Par un jugement commun n° 2002211 et n° 2002212 du 17 décembre 2020, le magistrat désigné par le président du tribunal administratif de Châlons-en-Champagne a rejeté leur demande.
Procédures devant la cour :
I. Par une requête n° 21NC00170 enregistrée le 18 janvier 2021, Mme C... représentée par Me Gaffuri demande à la cour :
1°) d'annuler ce jugement du tribunal administratif de Châlons-en-Champagne du 17 décembre 2020 ;
2°) d'annuler l'arrêté du 6 octobre 2020 par lequel le préfet de l'Aube lui a fait obligation de quitter le territoire français dans un délai de trente jours et a fixé le pays à destination duquel elle pourra être reconduite d'office à l'expiration de ce délai ;
3°) d'enjoindre au préfet de réexaminer sa demande d'admission au séjour dans le délai de quinze jours à compter de la notification de l'arrêt à intervenir ;
4°) de mettre à la charge de l'Etat le versement à son conseil de la somme de 2 000 euros sur le fondement des articles L. 761-1 du code de justice administrative et 37 de la loi du 10 juillet 1991.
Elle soutient que :
- la décision est insuffisamment motivée et sa situation n'a pas fait l'objet d'un examen particulier et approfondi ;
- elle est entachée d'erreur de droit au regard des stipulations de l'article 3 de la convention européenne de sauvegarde des droits de l'homme et des libertés fondamentales et des dispositions des articles L. 313-13, L. 313-14 et L. 314-11-8° du code de l'entrée et du séjour des étrangers et du droit d'asile ;
- le préfet s'est estimé à tort en situation de compétence liée par rapport à la décision de rejet de l'Office français des réfugiés et apatrides (OFPRA) ;
- la décision porte atteinte à son droit au respect à une vie privée et familiale tel que protégé par l'article 8 de la convention européenne de sauvegarde des droits de l'homme et des libertés fondamentales ;
- elle est entachée d'erreur manifeste dans l'appréciation de la gravité de ses conséquences sur sa situation personnelle ;
- la décision fixant le pays de renvoi méconnait l'article 3 de la convention européenne de sauvegarde des droits de l'homme et des libertés fondamentales et l'article L. 513-2 du code de l'entrée et du séjour des étrangers et du droit d'asile.
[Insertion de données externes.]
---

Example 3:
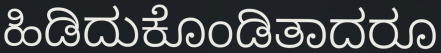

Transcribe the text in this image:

ಹಿಡಿದುಕೊಂಡಿತಾದರೂ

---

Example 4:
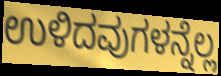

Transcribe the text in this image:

ಉಳಿದವುಗಳನ್ನೆಲ್ಲ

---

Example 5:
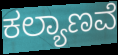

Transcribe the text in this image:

ಕಲ್ಯಾಣವೆ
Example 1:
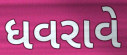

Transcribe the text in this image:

ધવરાવે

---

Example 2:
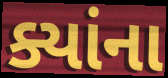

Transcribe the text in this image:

ક્યાંના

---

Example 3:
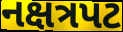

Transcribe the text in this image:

નક્ષત્રપટ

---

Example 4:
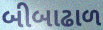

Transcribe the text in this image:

બીબાઢાળ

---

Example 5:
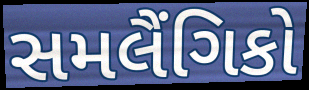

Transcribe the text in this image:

સમલૈંગિકો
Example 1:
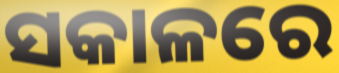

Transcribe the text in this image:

ସକାଳରେ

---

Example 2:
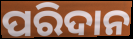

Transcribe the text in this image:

ପରିଦାନ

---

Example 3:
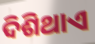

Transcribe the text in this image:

ଦିଶିଥାଏ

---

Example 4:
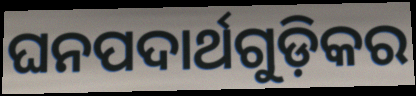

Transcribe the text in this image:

ଘନପଦାର୍ଥଗୁଡ଼ିକର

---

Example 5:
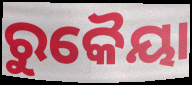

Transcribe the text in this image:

ରୁକୈୟା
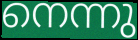
നെന്നു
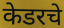
केडरचे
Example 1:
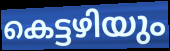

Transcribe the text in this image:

കെട്ടഴിയും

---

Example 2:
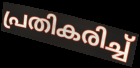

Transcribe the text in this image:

പ്രതികരിച്ച്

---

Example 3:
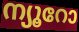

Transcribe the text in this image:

ന്യൂറോ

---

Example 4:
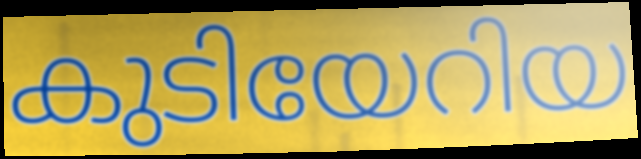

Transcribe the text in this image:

കുടിയേറിയ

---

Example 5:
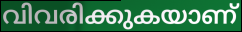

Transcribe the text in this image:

വിവരിക്കുകയാണ്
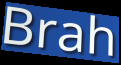
Brah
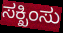
ಸಕ್ಖಿಂಸು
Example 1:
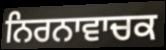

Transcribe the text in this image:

ਨਿਰਨਾਵਾਚਕ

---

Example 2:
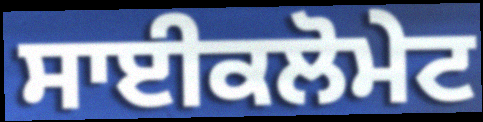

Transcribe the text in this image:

ਸਾਈਕਲੋਮੇਟ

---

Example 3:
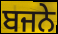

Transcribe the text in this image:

ਬਜਨੇ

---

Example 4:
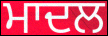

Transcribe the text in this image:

ਮਾਦਲ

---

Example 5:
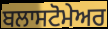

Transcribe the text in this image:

ਬਲਾਸਟੋਮੇਅਰ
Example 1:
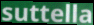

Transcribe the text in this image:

suttella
Par un mémoire en défense, enregistré le 25 mars 2021, le préfet de l'Aube conclut au rejet de la requête.
Il soutient que les moyens ne sont pas fondés.
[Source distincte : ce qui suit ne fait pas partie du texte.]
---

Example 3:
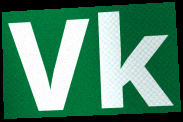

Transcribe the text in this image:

Vk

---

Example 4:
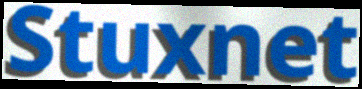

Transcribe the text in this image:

Stuxnet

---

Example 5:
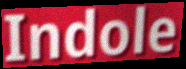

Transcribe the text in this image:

Indole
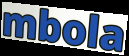
mbola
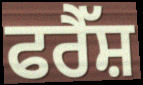
ਫਰੈੱਸ਼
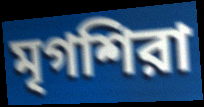
মৃগশিরা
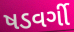
ષડવર્ગી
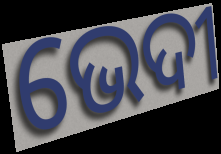
ଭେଦୀ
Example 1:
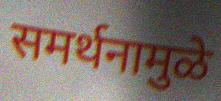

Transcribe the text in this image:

समर्थनामुळे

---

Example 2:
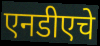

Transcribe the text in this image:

एनडीएचे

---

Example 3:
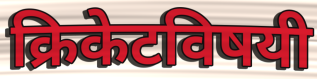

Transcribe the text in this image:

क्रिकेटविषयी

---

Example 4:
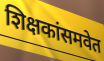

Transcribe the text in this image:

शिक्षकांसमवेत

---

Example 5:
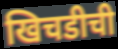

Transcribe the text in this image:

खिचडीची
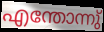
എന്തോന്നു്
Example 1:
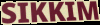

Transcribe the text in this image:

SIKKIM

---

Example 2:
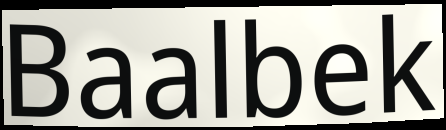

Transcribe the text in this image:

Baalbek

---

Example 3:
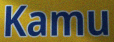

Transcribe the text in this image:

Kamu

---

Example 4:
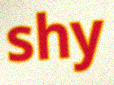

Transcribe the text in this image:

shy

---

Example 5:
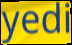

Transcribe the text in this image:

yedi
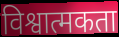
विश्वात्मकता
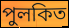
পুলকিত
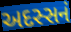
અદસ્સનં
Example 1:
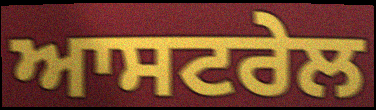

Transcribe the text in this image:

ਆਸਟਰੇਲ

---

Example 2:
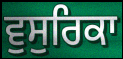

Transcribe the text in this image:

ਵੁਸੁਰਿਕਾ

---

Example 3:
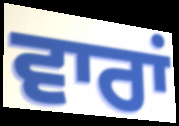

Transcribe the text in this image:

ਵਾਰਾਂ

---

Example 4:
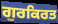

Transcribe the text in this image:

ਗੁਰਕਿਰਤ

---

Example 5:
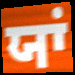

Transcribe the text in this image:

ਯਾਂ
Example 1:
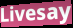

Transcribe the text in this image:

Livesay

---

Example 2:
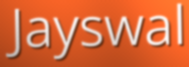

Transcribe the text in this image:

Jayswal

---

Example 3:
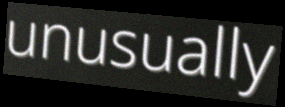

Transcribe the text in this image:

unusually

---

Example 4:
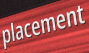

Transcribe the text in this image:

placement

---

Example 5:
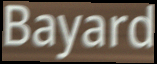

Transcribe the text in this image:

Bayard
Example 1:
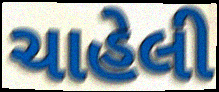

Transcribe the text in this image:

ચાહેલી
Mme C... a été admise au bénéfice de l'aide juridictionnelle totale par une décision en date du 15 avril 2021.
II. Par une requête n° 21NC00172 enregistrée le 18 janvier 2021, M. A... représenté par Me Gaffuri demande à la cour :
1°) d'annuler ce jugement du tribunal administratif de Châlons-en-Champagne du 17 décembre 2020 ;
2°) d'annuler l'arrêté du 6 octobre 2020 par lequel le préfet de l'Aube lui a fait obligation de quitter le territoire français dans un délai de trente jours et a fixé le pays à destination duquel il pourra être reconduit d'office à l'expiration de ce délai ;
3°) d'enjoindre au préfet de réexaminer sa demande d'admission au séjour dans le délai de quinze jours à compter de la notification de l'arrêt à intervenir ;
4°) de mettre à la charge de l'Etat le versement à son conseil de la somme de 2 000 euros sur le fondement des articles L. 761-1 du code de justice administrative et 37 de la loi du 10 juillet 1991.
Il soutient que :
- la décision est insuffisamment motivée et sa situation n'a pas fait l'objet d'un examen particulier et approfondi ;
- elle est entachée d'erreur de droit au regard des stipulations de l'article 3 de la convention européenne de sauvegarde des droits de l'homme et des libertés fondamentales et des dispositions des articles L. 313-13, L. 314-11-8° et L. 313-14 du code de l'entrée et du séjour des étrangers et du droit d'asile ;
- le préfet s'est estimé à tort en situation de compétence liée par rapport à la décision de rejet de l'Office français des réfugiés et apatrides (OFPRA) ;
- la décision porte atteinte à son droit au respect à une vie privée et familiale tel que protégé par l'article 8 de la convention européenne de sauvegarde des droits de l'homme et des libertés fondamentales ;
- elle est entachée d'erreur manifeste d'appréciation de la gravité de ses conséquences sur sa situation personnelle ;
- la décision fixant le pays de renvoi méconnait l'article 3 de la convention européenne de sauvegarde des droits de l'homme et des libertés fondamentales et l'article L. 513-2 du code de l'entrée et du séjour des étrangers et du droit d'asile.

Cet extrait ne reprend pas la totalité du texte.